Mientras que un enfoque integral los considera unidos, la ideología de género sostiene que el género puede desligarse por completo del dato biológico. Esto no solo redefine la identidad personal, sino que constituye un proyecto político que organismos internacionales —ONU, Unión Europea— promueven mediante una agenda de género aplicada sin consulta ciudadana ni consenso democrático.


Ruptura con la tradición occidental


La implantación de esta ideología exige desmantelar el legado cultural de Occidente, fruto de la convergencia de tres raíces:


- Atenas: razón y filosofía.

- Roma: derecho.

- Jerusalén: visión espiritual judeocristiana.


Este conjunto configuró el sistema axiológico que sostuvo la civilización occidental desde el principio.


La ideología de género, al desvincular la identidad humana de cualquier referencia objetiva o trascendente, socava este sistema y propone en su lugar una visión relativista y subjetiva.


Revolución Francesa, Mayo del 68 y crisis cultural


La Revolución Francesa (1789) rompió con la cosmovisión cristiana, aunque mantuvo ciertos valores morales básicos.


El Mayo del 68, en cambio, supuso una auténtica revolución cultural: relativismo, rechazo de la tradición, segunda revolución sexual y cuestionamiento de la autoridad en la familia, la escuela y la Iglesia.


Este movimiento, fue más revuelta cultural que revolución clásica, fue breve pero con consecuencias profundas. Sus efectos alcanzaron también a la Iglesia, que tras el Concilio Vaticano II experimentó transformaciones litúrgicas y pastorales que muchos perciben como una renuncia a ejercer plenamente su autoridad.


Neomarxismo cultural y metacapitalismo


La ideología de género aparece, entonces, como heredera de Mayo del 68 y se vincula con un proyecto más amplio: la alianza entre neomarxismo cultural y poder financiero global.

Desde foros como el Club Bilderberg se habría impulsado un modelo que persigue:


- Un nuevo orden mundial.

- Una nueva concepción del ser humano.

- Una religión mundial sincretista, subordinada al poder.


En suma, el feminismo marxista, dentro de la evolución del neomarxismo, no solo reconfigura el papel de la mujer, sino que participa de una transformación cultural más profunda: la sustitución del sistema de valores heredado de la tradición grecolatina y judeocristiana por un nuevo orden simbólico centrado en la autoconstrucción individual y la relativización de toda norma trascendente, recordemos el caso de Donna Haraway.


Donna Haraway (1944– )


Es una filósofa, bióloga y teórica feminista estadounidense, considerada una de las pensadoras más influyentes en el cruce entre feminismo, ciencia y tecnología.
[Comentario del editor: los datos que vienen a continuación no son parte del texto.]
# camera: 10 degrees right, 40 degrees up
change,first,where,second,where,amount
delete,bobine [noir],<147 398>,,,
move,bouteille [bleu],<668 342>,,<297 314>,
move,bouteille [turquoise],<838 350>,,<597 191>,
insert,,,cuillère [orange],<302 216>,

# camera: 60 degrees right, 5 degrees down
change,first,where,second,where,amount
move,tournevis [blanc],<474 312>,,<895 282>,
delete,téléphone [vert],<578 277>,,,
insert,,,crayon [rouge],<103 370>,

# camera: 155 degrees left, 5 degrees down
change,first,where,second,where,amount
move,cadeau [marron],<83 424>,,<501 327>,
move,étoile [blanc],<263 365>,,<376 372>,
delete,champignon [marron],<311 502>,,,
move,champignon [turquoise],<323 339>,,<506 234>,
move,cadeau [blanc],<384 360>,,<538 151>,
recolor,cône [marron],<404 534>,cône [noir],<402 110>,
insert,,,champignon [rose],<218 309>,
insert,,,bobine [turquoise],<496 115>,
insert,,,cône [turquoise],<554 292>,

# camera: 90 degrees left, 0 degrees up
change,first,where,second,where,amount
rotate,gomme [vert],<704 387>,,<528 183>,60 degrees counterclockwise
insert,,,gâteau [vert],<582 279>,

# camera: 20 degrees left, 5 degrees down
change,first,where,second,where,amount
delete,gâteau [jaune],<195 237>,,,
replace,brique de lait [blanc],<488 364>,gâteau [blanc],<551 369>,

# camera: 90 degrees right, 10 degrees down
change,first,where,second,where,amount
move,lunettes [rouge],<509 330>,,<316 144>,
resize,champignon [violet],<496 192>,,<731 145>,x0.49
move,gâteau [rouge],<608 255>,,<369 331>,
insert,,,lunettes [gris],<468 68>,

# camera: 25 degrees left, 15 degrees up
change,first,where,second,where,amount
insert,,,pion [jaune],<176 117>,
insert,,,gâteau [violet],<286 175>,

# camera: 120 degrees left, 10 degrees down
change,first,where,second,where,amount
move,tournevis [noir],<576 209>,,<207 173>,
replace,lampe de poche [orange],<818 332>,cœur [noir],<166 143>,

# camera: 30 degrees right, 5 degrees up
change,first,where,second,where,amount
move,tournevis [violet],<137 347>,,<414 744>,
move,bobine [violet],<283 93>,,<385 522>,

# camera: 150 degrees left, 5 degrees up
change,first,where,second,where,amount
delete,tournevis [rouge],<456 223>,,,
Sus aportes principales son:


Manifiesto Cyborg (1985). Texto clave del feminismo contemporáneo. Haraway utiliza la figura del cyborg (híbrido de máquina y organismo) como metáfora para cuestionar las fronteras rígidas:


- hombre/mujer,

- naturaleza/cultura,

- humano/máquina,

- físico/virtual.


Propone que en lugar de buscar una "esencia femenina", el feminismo debería pensar en identidades múltiples, parciales e híbridas. Critica tanto el feminismo esencialista como el patriarcado capitalista y militarista.


Feminismo tecnocientífico- Haraway estudia cómo el conocimiento científico no es neutral, sino que está atravesado por relaciones de poder y género. Defiende un conocimiento “situado”: reconocer que todo saber se produce desde una perspectiva concreta, nunca desde una supuesta objetividad universal.


Crítica al antropocentrismo. En obras posteriores como The Companion Species Manifesto (2003) y Staying with the Trouble (2016), Haraway cuestiona la visión del ser humano como centro de la existencia. Desarrolla el concepto de “especies compañeras”, donde humanos, animales, máquinas y ecosistemas están interconectados. Aboga por formas de convivencia más respetuosas con otras especies y con la Tierra.


Pensamiento poshumanista. Haraway es considerada precursora del poshumanismo, al replantear qué significa “ser humano” en la era de la biotecnología, la informática y la crisis ecológica. Propone abandonar la idea del “sujeto autónomo” moderno para pensar en redes, ensamblajes y relaciones interdependientes.


Haraway propone un feminismo que dialogue con la ciencia y la tecnología, que  critique el poder de los discursos científicos tradicionales y abra nuevas formas de pensar la identidad, el género y la relación entre humanos, máquinas y naturaleza.